Efficient Nitrate Removal from Water Using Zinc-Aluminium Layered Double Hydroxide Nanostructures: Synthesis and Adsorption Optimization

Layered double hydroxides (LDHs), distinguished by their lamellar nanosheet structures, are highly effective materials for hosting and intercalating functional chemicals, making them suitable for water contaminant remediation. Elevated nitrate (NO3−) levels in water and wastewater, attributed to the high solubility of nitrates, pose significant risks to aquatic ecosystems and human health. This study outlined a simple co-precipitation method for synthesizing zinc-aluminum Zn-Al-LDHs and evaluated their performance in efficiently removing nitrate ions under optimal conditions.
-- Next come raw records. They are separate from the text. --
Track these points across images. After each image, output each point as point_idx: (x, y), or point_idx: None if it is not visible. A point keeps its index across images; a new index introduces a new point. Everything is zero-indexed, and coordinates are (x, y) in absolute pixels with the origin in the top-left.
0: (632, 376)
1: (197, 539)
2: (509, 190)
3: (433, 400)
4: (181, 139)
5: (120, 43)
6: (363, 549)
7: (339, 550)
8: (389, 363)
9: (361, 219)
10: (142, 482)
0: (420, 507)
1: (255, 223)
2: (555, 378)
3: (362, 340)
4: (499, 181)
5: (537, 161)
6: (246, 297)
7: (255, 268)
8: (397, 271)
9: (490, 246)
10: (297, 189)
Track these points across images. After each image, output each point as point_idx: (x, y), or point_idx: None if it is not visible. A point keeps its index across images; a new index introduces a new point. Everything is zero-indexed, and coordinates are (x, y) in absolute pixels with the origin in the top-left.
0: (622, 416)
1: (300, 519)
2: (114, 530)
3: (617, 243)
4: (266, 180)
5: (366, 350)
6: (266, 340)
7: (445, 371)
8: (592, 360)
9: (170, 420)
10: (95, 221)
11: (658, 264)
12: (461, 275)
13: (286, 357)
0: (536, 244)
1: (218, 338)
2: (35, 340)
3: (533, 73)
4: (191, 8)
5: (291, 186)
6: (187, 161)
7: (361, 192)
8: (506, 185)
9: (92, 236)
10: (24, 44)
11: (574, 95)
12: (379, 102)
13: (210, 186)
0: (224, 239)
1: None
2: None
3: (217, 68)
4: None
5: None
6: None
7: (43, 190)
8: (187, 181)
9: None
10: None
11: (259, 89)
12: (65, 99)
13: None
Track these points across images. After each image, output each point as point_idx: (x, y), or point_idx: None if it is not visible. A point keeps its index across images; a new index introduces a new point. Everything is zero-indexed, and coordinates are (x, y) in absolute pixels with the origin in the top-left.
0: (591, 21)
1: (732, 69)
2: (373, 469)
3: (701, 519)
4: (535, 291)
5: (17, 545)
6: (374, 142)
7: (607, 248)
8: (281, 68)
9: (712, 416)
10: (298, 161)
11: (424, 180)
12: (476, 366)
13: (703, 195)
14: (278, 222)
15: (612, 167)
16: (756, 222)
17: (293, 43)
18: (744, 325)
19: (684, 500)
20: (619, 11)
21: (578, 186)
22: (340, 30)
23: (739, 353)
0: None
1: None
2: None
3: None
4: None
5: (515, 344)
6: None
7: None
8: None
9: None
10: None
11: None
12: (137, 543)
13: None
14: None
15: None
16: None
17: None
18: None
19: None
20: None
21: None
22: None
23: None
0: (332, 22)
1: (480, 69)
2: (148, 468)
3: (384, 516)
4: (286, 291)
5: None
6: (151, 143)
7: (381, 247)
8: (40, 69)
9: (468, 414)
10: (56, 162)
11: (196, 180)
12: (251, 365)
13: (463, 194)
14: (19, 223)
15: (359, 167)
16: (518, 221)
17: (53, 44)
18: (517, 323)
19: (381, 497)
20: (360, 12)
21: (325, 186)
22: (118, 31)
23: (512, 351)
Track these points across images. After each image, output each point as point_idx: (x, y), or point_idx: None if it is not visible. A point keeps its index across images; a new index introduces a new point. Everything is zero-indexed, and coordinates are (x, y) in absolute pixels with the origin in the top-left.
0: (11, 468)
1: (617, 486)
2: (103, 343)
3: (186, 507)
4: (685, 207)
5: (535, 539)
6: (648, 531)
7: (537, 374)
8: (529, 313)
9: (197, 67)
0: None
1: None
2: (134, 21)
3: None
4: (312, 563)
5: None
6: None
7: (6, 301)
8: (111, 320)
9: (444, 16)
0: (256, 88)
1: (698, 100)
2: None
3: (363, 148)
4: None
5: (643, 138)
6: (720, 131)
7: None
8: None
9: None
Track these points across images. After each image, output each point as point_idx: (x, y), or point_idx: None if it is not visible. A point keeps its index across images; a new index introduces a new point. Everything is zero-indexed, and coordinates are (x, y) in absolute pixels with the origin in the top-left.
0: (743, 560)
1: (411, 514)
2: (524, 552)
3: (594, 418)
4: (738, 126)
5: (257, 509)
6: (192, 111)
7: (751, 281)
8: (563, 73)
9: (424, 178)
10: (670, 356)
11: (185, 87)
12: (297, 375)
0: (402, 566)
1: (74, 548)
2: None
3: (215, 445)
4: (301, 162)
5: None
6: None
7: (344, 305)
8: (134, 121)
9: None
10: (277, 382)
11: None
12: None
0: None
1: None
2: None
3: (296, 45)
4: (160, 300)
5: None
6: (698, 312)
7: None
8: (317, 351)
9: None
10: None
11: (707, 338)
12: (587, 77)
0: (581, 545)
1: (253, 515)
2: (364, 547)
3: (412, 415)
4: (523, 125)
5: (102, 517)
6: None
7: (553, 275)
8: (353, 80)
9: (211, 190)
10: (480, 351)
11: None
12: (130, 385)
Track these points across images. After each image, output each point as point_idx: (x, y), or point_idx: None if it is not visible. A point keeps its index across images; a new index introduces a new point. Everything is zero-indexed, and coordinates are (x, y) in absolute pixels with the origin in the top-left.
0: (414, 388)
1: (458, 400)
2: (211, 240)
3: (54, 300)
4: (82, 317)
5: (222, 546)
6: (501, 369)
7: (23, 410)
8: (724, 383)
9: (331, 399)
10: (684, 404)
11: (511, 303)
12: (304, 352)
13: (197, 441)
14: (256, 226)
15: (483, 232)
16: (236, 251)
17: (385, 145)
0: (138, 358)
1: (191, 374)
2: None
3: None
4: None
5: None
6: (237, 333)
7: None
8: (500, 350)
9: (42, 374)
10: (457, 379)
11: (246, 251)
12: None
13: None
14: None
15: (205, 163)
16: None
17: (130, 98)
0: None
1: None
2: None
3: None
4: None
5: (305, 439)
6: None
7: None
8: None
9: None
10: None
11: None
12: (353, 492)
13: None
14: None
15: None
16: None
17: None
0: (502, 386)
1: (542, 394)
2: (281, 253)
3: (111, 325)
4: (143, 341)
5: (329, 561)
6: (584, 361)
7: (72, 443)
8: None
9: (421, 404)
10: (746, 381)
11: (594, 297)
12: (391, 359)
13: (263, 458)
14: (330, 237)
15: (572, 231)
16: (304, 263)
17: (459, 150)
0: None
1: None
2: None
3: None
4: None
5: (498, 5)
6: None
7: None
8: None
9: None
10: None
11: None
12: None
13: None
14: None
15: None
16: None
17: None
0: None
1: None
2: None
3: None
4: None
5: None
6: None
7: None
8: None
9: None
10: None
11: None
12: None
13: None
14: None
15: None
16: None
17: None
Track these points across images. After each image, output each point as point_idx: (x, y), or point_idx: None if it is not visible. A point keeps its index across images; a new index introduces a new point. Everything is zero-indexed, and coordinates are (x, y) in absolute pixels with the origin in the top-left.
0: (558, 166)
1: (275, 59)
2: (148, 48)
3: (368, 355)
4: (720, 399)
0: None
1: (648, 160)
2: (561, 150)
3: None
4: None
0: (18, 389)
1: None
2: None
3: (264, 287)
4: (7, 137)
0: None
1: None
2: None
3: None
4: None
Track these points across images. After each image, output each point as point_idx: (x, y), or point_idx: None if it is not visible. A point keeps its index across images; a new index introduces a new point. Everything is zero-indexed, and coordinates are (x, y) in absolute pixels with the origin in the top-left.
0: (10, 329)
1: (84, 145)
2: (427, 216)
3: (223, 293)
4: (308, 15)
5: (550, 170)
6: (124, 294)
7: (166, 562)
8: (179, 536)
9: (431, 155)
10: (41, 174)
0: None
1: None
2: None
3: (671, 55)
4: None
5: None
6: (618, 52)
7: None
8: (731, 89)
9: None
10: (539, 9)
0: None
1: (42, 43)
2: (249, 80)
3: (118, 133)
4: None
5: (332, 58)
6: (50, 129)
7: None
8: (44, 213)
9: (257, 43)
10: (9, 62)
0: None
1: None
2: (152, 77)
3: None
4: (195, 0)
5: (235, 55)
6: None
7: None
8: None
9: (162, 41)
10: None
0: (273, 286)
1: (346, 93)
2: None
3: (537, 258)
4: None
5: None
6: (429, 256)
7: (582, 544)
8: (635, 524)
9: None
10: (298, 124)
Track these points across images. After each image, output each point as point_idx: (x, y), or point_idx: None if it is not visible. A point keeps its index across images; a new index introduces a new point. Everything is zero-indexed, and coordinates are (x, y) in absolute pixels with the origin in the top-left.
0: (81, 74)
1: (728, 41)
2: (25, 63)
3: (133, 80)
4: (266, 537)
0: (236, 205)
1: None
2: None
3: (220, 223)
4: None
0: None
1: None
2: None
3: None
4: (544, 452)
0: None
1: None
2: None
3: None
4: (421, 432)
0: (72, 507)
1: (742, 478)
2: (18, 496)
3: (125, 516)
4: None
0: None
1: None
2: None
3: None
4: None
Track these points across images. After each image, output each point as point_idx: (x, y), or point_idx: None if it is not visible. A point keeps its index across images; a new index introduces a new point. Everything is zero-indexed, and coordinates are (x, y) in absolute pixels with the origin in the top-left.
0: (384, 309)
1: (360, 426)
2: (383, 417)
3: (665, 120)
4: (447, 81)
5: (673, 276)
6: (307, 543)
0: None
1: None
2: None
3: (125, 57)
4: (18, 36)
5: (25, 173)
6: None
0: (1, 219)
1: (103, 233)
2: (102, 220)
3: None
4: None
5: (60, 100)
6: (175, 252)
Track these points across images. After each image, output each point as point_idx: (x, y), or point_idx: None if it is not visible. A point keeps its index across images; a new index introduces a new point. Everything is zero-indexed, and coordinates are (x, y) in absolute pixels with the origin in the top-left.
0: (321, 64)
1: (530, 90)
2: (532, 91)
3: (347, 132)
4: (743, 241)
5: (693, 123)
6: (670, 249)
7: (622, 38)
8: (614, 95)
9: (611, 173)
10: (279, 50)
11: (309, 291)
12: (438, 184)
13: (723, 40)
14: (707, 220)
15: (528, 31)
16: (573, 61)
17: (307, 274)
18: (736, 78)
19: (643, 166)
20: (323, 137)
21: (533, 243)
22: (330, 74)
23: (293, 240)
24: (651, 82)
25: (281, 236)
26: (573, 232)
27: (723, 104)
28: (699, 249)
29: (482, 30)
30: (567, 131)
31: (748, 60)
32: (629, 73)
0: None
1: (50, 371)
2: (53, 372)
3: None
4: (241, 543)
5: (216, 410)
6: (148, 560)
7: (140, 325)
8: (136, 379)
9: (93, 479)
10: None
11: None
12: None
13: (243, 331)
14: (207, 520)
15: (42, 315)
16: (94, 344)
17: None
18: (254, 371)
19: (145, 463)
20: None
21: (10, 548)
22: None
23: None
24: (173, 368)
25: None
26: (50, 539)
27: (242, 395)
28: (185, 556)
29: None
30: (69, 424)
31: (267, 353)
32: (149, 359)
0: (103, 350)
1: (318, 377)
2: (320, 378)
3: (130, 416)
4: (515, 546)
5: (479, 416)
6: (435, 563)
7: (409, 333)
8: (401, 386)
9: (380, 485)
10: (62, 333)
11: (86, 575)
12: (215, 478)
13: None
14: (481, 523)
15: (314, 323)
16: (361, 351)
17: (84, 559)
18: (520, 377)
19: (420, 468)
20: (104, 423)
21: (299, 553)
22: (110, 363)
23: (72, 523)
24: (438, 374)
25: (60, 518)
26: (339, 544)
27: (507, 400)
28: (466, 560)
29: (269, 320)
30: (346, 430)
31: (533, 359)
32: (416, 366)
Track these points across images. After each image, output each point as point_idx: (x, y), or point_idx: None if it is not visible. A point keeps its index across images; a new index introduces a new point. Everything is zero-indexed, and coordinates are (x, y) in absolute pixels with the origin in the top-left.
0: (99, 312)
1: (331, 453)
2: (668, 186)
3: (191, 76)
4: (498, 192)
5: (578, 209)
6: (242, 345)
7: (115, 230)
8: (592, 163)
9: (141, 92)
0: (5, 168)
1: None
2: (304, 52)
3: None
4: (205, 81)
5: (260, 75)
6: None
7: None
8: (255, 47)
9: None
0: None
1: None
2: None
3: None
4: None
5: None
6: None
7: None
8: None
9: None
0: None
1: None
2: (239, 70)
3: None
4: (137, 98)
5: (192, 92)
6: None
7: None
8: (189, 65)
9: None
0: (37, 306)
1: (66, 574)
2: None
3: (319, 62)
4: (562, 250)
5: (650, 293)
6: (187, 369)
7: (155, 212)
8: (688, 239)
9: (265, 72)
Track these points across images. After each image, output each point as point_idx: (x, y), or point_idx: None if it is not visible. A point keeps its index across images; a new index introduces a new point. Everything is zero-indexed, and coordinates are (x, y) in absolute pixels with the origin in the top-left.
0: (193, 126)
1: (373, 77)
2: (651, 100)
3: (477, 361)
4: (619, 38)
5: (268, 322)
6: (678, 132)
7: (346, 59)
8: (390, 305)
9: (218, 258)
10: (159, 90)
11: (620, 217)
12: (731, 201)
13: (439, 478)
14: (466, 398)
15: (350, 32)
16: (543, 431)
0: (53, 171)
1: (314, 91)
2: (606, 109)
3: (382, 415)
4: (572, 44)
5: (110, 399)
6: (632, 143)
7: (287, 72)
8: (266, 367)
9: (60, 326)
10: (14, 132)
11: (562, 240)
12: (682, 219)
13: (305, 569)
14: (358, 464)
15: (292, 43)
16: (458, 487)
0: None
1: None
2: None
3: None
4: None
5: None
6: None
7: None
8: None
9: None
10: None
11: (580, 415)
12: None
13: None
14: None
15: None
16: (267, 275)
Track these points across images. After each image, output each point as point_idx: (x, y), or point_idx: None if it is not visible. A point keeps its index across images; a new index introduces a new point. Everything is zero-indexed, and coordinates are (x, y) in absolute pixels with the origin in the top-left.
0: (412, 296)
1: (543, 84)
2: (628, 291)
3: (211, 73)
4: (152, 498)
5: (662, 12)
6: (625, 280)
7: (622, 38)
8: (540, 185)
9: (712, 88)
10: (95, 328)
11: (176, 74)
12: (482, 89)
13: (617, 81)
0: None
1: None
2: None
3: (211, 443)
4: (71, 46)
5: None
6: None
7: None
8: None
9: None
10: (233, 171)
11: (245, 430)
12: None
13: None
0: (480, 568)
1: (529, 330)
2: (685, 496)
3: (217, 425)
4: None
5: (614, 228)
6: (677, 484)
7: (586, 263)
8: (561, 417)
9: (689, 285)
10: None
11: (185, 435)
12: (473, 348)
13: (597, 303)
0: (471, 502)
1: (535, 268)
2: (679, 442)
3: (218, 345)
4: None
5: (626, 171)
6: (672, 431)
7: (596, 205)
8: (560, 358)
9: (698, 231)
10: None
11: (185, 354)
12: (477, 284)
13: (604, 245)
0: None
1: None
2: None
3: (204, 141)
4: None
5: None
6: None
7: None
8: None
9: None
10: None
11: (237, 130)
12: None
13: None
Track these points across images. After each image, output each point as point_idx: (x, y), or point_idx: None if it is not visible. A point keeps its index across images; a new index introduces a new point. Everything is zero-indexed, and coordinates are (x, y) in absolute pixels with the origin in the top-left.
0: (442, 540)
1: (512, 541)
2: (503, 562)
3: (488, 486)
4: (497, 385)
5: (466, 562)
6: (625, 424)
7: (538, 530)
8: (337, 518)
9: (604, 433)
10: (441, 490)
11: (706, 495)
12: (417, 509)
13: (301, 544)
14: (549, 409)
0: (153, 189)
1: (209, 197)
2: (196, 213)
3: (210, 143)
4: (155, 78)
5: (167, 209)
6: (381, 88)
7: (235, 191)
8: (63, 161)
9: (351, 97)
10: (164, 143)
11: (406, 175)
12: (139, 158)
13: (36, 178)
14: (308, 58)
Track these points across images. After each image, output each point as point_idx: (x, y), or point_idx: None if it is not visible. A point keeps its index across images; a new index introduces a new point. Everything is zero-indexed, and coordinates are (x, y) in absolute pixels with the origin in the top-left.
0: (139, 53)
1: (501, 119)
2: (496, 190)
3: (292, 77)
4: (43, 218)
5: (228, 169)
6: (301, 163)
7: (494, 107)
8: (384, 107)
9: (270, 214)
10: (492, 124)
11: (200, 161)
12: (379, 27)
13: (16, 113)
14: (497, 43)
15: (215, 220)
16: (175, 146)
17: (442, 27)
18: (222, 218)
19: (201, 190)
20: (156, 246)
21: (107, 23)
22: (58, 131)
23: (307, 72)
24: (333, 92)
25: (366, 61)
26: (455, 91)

The characterization of the Zn-Al-LDH nanostructures was conducted through various techniques, including X-ray diffraction (XRD), thermogravimetric and differential thermal analyses (TGA/DTA), scanning electron microscopy (SEM), and Fourier-transform infrared spectroscopy (FTIR). Key parameters influencing nitrate adsorption, such as NO3− concentration, pH, adsorbent dosage, contact time, and temperature, were thoroughly examined in a systematic manner. Notably, the calcined form of LDH (Zn-Al-LDH-C) exhibited the highest nitrate adsorption capacity of 94%, with optimal adsorption at pH 6.9 and low temperature. Equilibrium was reached in 80 minutes, and the adsorption capacity rose to 16 mg/g. FTIR analysis confirmed the intercalation of nitrate ions into the calcined material. Adsorption isotherm studies revealed that nitrate adsorption onto Zn-Al-LDH followed the Langmuir model (R²=0.99), indicating a uniform surface and monolayer adsorption mechanism, as opposed to the Freundlich model (R²=0.90). This study demonstrates the potential of enhancing Zn-Al-LDH-C nanostructures to improve their efficiency in removing contaminants from water and wastewater, presenting a promising approach for advanced water treatment solutions.